Futures for the 2013 crop may increase between now and fall. The reason: lack of subsoil moisture in the Western Corn Belt, says Chad Hart, ag economist at Iowa State University. Most likely is that prices for the December 2013 contract will be near $6.50, he says, more than 80 cents higher than present futures for the month.
"That said, I can tell a good $4 corn story for fall prices or a good $9 corn story." It all gets down to whether the Corn Belt, the western half of it in particular, gets timely rains this spring and summer. Drought lingers over the majority of the country, he notes, even though the production outlook this year has improved for Illinois and states east. "Given that it was the Western Corn Belt where most of the corn acreage increase for 2012 occurred, the lingering effects of the drought there weigh heavily on the market."
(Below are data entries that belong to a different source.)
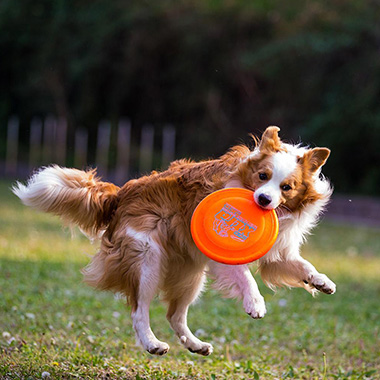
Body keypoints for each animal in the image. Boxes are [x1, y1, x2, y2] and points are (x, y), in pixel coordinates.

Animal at [12, 127, 336, 356]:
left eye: (287, 187)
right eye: (262, 176)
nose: (264, 200)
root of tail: (120, 194)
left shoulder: (278, 254)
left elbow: (301, 265)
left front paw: (322, 282)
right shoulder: (222, 254)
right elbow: (245, 276)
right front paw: (255, 303)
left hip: (190, 273)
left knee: (174, 315)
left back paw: (195, 344)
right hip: (148, 259)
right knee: (139, 309)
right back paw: (152, 343)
Longer term, he thinks $4-something corn could well be in the cards for the 2014 crop. He notes that for the 2012 crop, had the severe drought not taken place, "we’d be staring and $4 old crop corn prices right now, maybe lower."
Hart notes that right now, some Iowa elevators are offering a $5.30 forward contract for fall delivery of 2013 corn, which is a very good price. "That might be the highest price producers see," he adds, even though the possibility exists for fall prices higher than that.
Given production cost estimates, the 2013 corn and soybean crops are still pricing at profitable levels. Corn is holding a 90 cent margin, while soybeans are at a $1.50 margin.
"While these margins are smaller than we have captured in most of the last five years, they are historically good margins. However, they may be fleeting," Hart says. The degree of price volatility in crop markets is likely to be as large as it was in 2008, when producers saw price swings in the multi-dollar range, he says.